A former top prospect in the Angels system, José Suarez had a rough time adjusting to the majors across three seasons. Just 23 years old, he’s got plenty of time to continue to develop and it looks like the Angels have finally given him an opportunity to prove himself in the rotation for now. He has a decent fastball that he throws around half the time with his best secondary offering an above-average changeup. He also spins a good curveball that’s used more for generating weak contact on the ground rather than whiffs.

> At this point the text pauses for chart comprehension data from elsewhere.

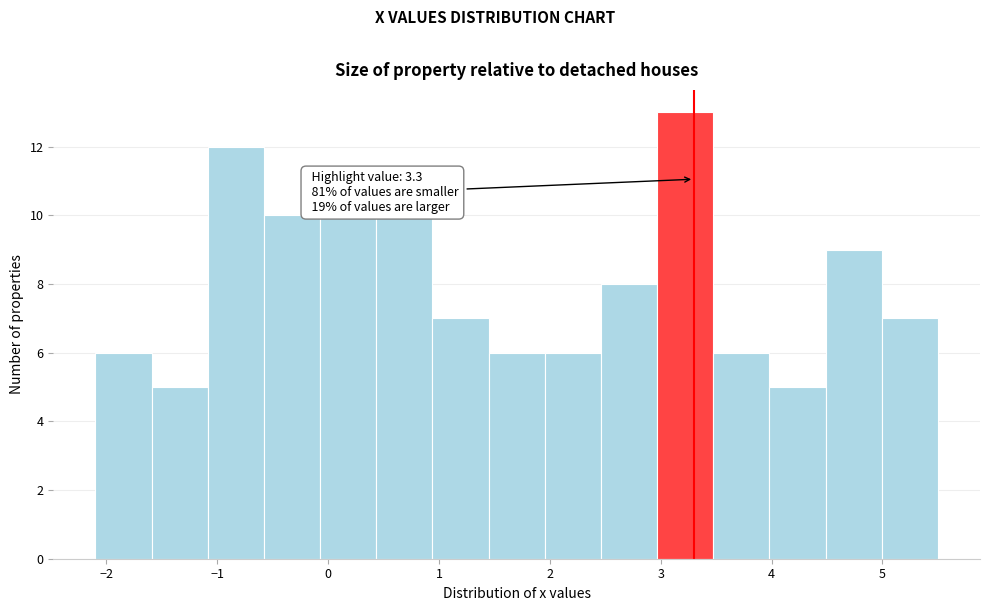

Over which range of the x-axis is the bar tallest?

3.0 to 3.5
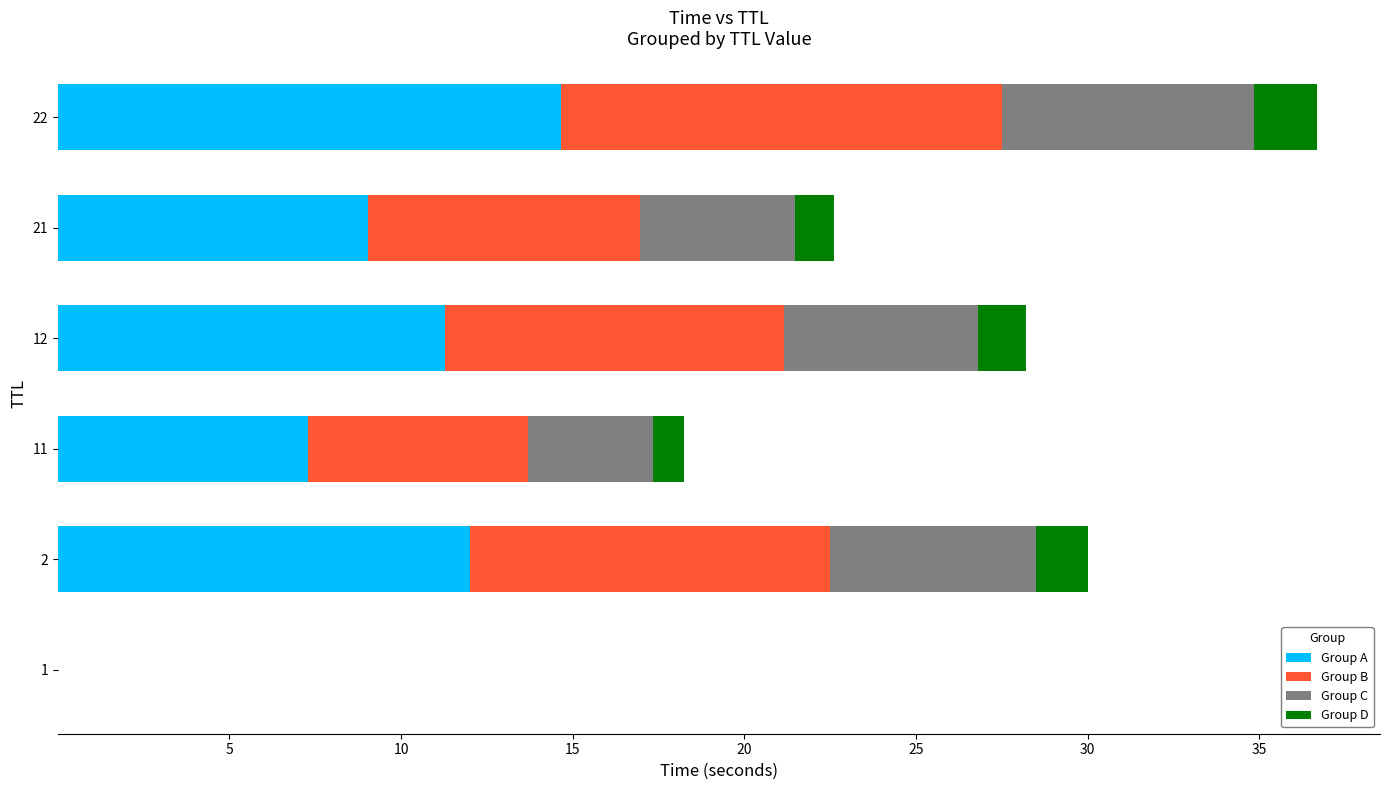

What is the sum of all Group A values?

54.3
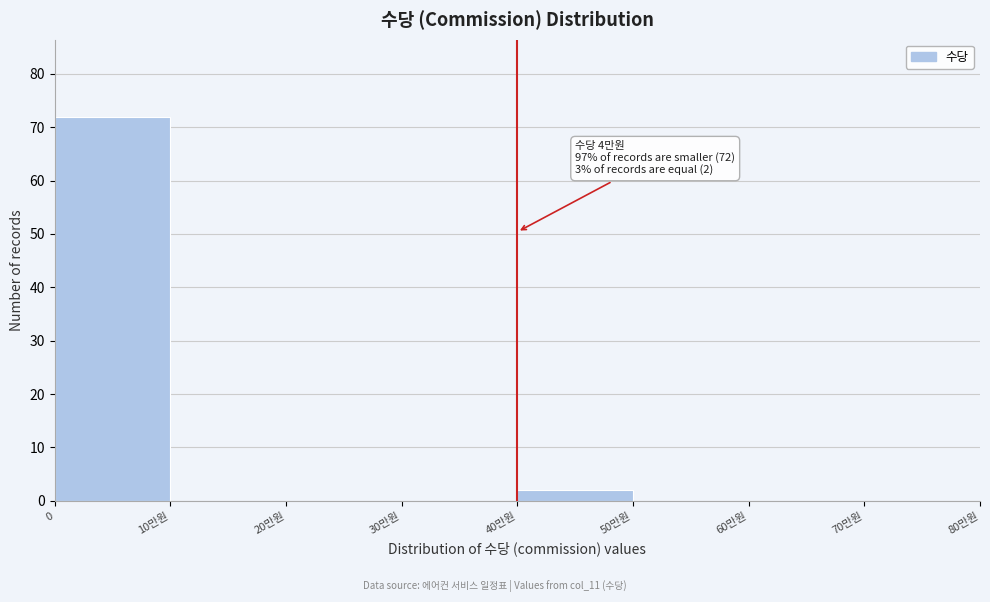

Reading right to left, list all the values displayed in this chart.

70만원=0	60만원=0	50만원=0	40만원=2	30만원=0	20만원=0	10만원=0	0=72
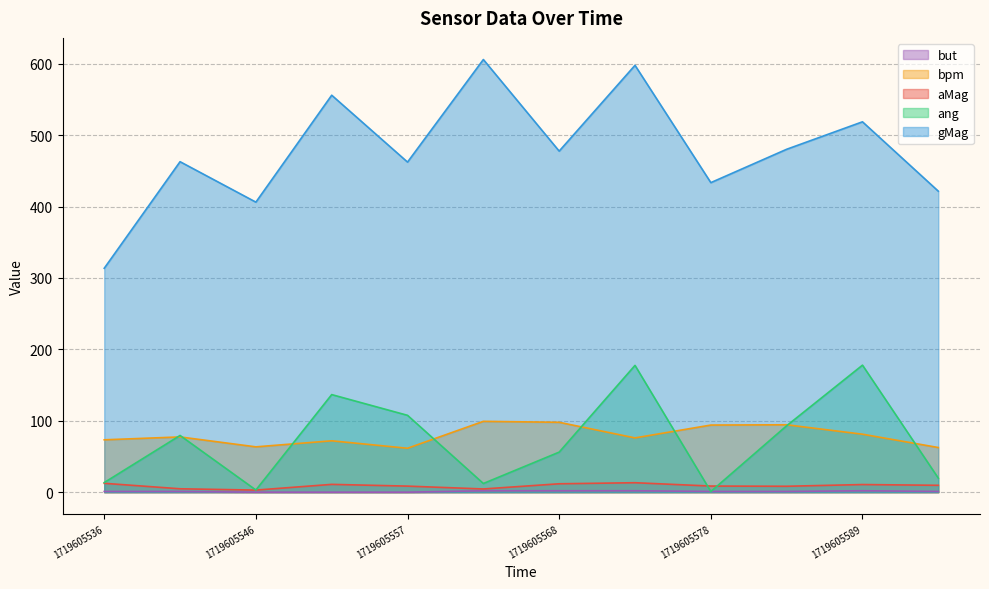

At how many categories does at least one series exceed 461?

8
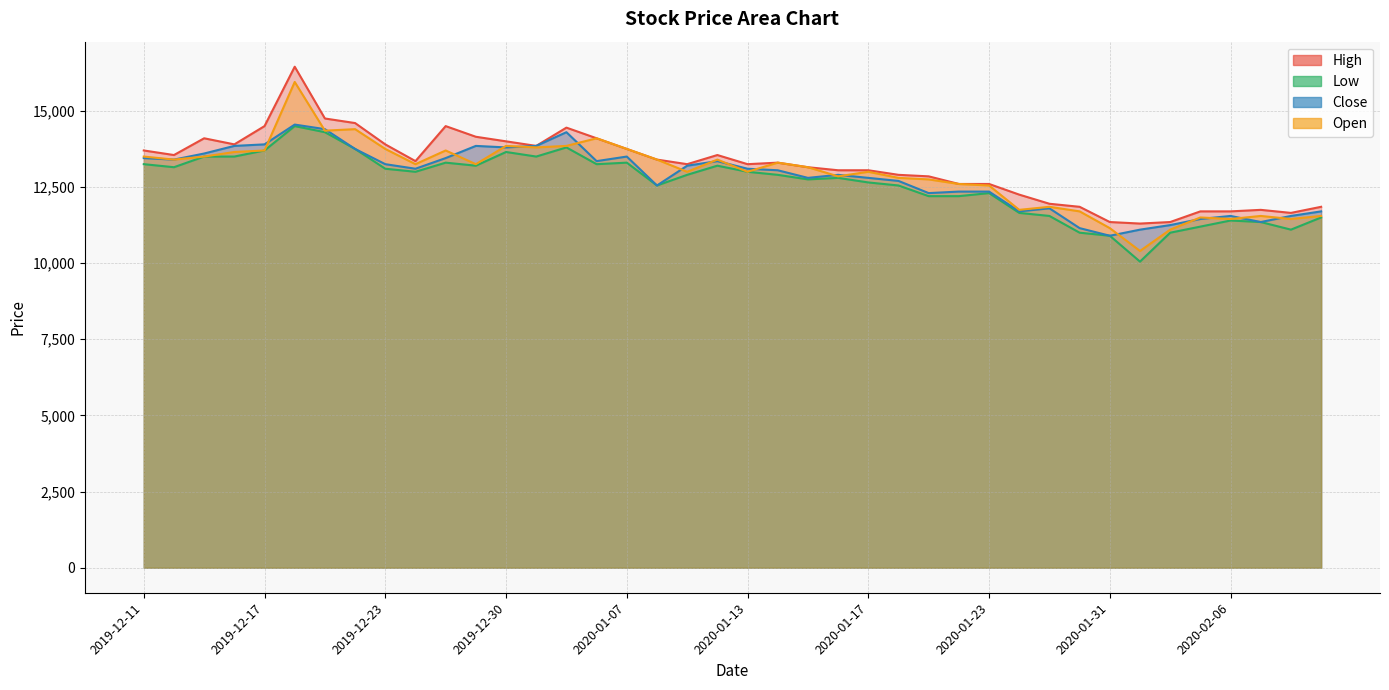

Which label corresponds to the smallest value in the chart?

2020-02-03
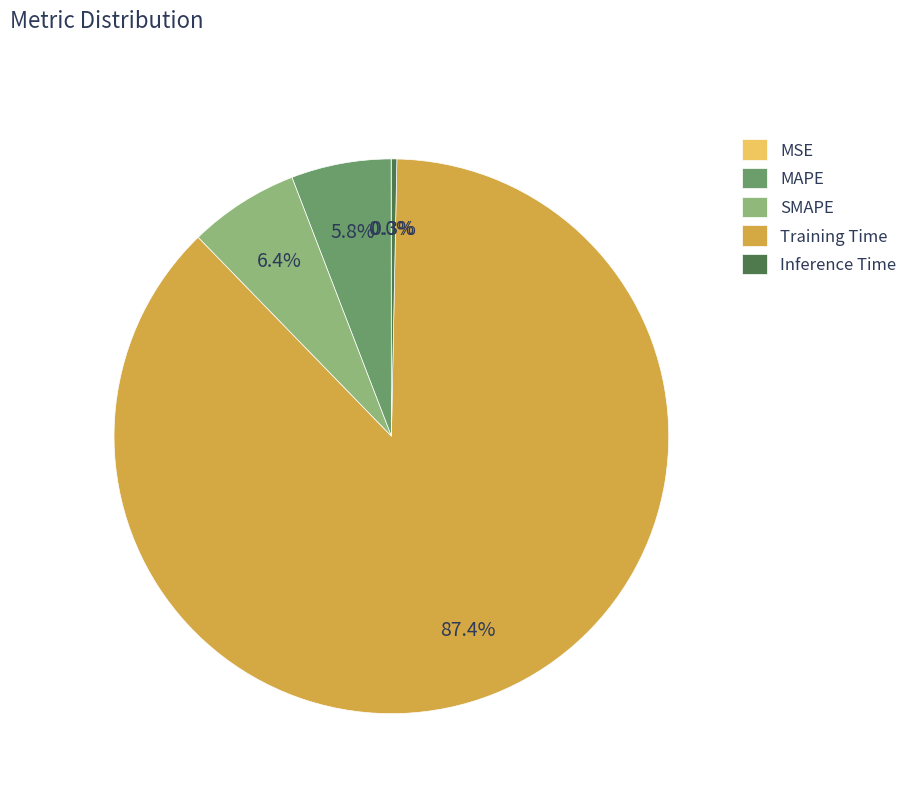

Which slice is the largest?

Training Time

The Mariners were able to handle Suarez capably during their last series against the Angels. He allowed four runs in five innings, striking out just a single batter.

LHP Jhonathan Diaz

76 1/3 28.5% 6.2% 8.3% 49.7% 4.01 3.41
Combined Double-A and Triple-A stats

In his second major league appearance, Jhonathan Diaz held the Mariners to just a single run in a seven inning relief appearance after Jaime Barria left with an injury. Originally signed as a 16-year-old international free agent by the Red Sox, he left their organization as a free agent after last season. He signed a minor league deal with the Angels and was assigned to Double-A to start the year. He acquitted himself well, posting the highest strikeout rate of his minor league career at that level. He was promoted to Triple-A for three starts and made his major league debut on September 17. He has an above average slurvy slider and mixes in an average sinker and changeup to round out his repertoire.

LHP Reid Detmers

62 42.0% 7.4% 17.2% 35.5% 3.19 3.10
Combined Double-A and Triple-A stats

The Angels haven’t announced a starter for Sunday’s game but they’ve made it clear that Shohei Ohtani won’t be making another appearance on the mound this season. There are a bunch of options down in Triple-A who could make a final spot start for Los Angeles; Reid Detmers is the most likely candidate but Janson Junk, Packy Naughton, or even Chris Rodriguez could also be called up. Detmers was the Angels first round pick in the 2020 draft and he quickly made his way to the majors just a year after being drafted. He put up some gaudy strikeout numbers in the minors but struggled upon his first taste of the majors. He has a pair of good breaking balls but his fastball has been absolutely crushed by major league batters.

The Big Picture:

The AL West

Team W-L W% Games Behind Recent Form
Team W-L W% Games Behind Recent Form
Astros - x 93-66 0.585 -- L-L-W-L-W
Mariners 89-70 0.560 4.0 L-W-W-W-W
Athletics 85-74 0.535 8.0 W-W-L-L-L
Angels 75-84 0.472 18.0 W-L-L-W-L
Rangers 59-100 0.371 34.0 L-W-W-L-W
x - clinched division title

The Wild Card Race

Team W-L W% Games Behind Recent Form
Team W-L W% Games Behind Recent Form
Yankees 91-68 0.572 +2.0 W-W-W-L-W
Red Sox 89-70 0.560 -- L-L-L-W-L
Mariners 89-70 0.560 -- L-W-W-W-W
Blue Jays 88-71 0.553 1.0 W-W-L-W-L

I laid out the various playoff scenarios above, but just to reiterate, the Mariners are rooting for the Nationals against the Red Sox, the Orioles against the Blue Jays, and the Rays against the Yankees.